(PROBLEM DESCRIPTION)
Each entry is to be given again precisely, and no picture may be carried over.

-- -- --

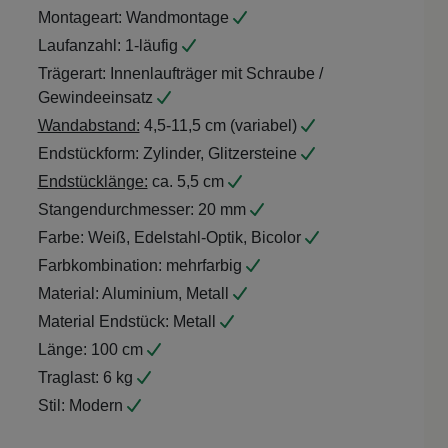
Montageart:
Wandmontage
Laufanzahl:
1-läufig
Trägerart:
Innenlaufträger mit Schraube /
Gewindeeinsatz
Wandabstand:
4,5-11,5 cm (variabel)
Endstückform:
Zylinder, Glitzersteine
Endstücklänge:
ca. 5,5 cm
Stangendurchmesser:
20 mm
Farbe:
Weiß, Edelstahl-Optik, Bicolor
Farbkombination:
mehrfarbig
Material:
Aluminium, Metall
Material Endstück:
Metall
Länge:
100 cm
Traglast:
6 kg
Stil:
Modern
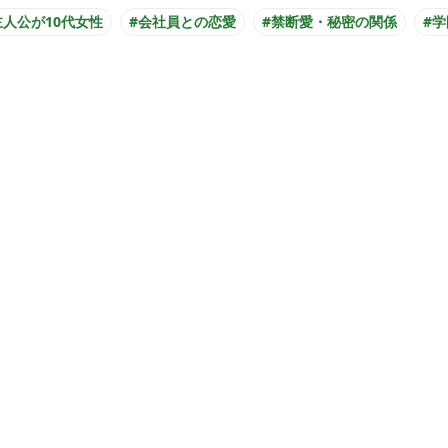
主人公が10代女性
#会社員との恋愛
#禁断愛・秘密の関係
#学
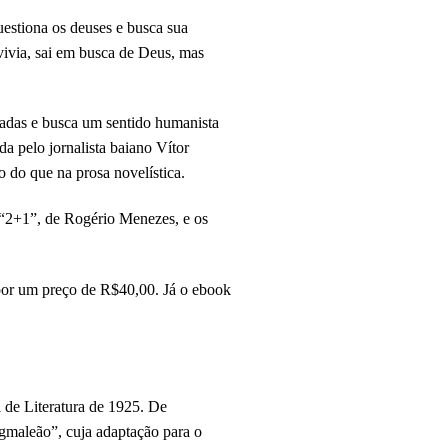
uestiona os deuses e busca sua
 vivia, sai em busca de Deus, mas
adas e busca um sentido humanista
da pelo jornalista baiano Vítor
o do que na prosa novelística.
 “2+1”, de Rogério Menezes, e os
 por um preço de R$40,00. Já o ebook
 de Literatura de 1925. De
Pigmaleão”, cuja adaptação para o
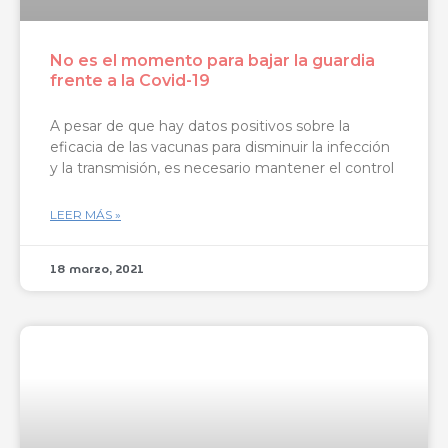
No es el momento para bajar la guardia
frente a la Covid-19
A pesar de que hay datos positivos sobre la
eficacia de las vacunas para disminuir la infección
y la transmisión, es necesario mantener el control
LEER MÁS »
18 marzo, 2021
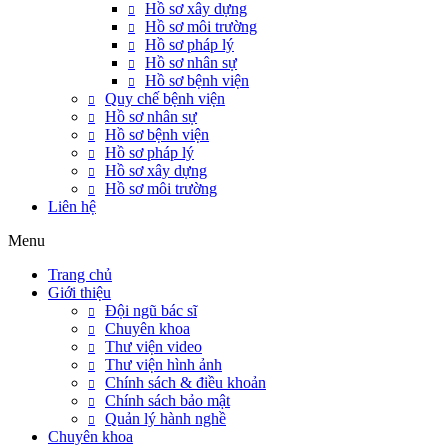
Hồ sơ xây dựng
Hồ sơ môi trường
Hồ sơ pháp lý
Hồ sơ nhân sự
Hồ sơ bệnh viện
Quy chế bệnh viện
Hồ sơ nhân sự
Hồ sơ bệnh viện
Hồ sơ pháp lý
Hồ sơ xây dựng
Hồ sơ môi trường
Liên hệ
Menu
Trang chủ
Giới thiệu
Đội ngũ bác sĩ
Chuyên khoa
Thư viện video
Thư viện hình ảnh
Chính sách & điều khoản
Chính sách bảo mật
Quản lý hành nghề
Chuyên khoa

-- -- --

(WRITTEN REPLY)
Montageart:
Wandmontage
Laufanzahl:
1-läufig
Trägerart:
Innenlaufträger mit Schraube /
Gewindeeinsatz
Wandabstand:
4,5-11,5 cm (variabel)
Endstückform:
Zylinder, Glitzersteine
Endstücklänge:
ca. 5,5 cm
Stangendurchmesser:
20 mm
Farbe:
Weiß, Edelstahl-Optik, Bicolor
Farbkombination:
mehrfarbig
Material:
Aluminium, Metall
Material Endstück:
Metall
Länge:
100 cm
Traglast:
6 kg
Stil:
Modern
主人公が10代女性
#会社員との恋愛
#禁断愛・秘密の関係
#学
uestiona os deuses e busca sua
 vivia, sai em busca de Deus, mas
adas e busca um sentido humanista
da pelo jornalista baiano Vítor
o do que na prosa novelística.
 “2+1”, de Rogério Menezes, e os
 por um preço de R$40,00. Já o ebook
 de Literatura de 1925. De
Pigmaleão”, cuja adaptação para o
No es el momento para bajar la guardia
frente a la Covid-19
A pesar de que hay datos positivos sobre la
eficacia de las vacunas para disminuir la infección
y la transmisión, es necesario mantener el control
LEER MÁS »
18 marzo, 2021
Hồ sơ xây dựng
Hồ sơ môi trường
Hồ sơ pháp lý
Hồ sơ nhân sự
Hồ sơ bệnh viện
Quy chế bệnh viện
Hồ sơ nhân sự
Hồ sơ bệnh viện
Hồ sơ pháp lý
Hồ sơ xây dựng
Hồ sơ môi trường
Liên hệ
Menu
Trang chủ
Giới thiệu
Đội ngũ bác sĩ
Chuyên khoa
Thư viện video
Thư viện hình ảnh
Chính sách & điều khoản
Chính sách bảo mật
Quản lý hành nghề
Chuyên khoa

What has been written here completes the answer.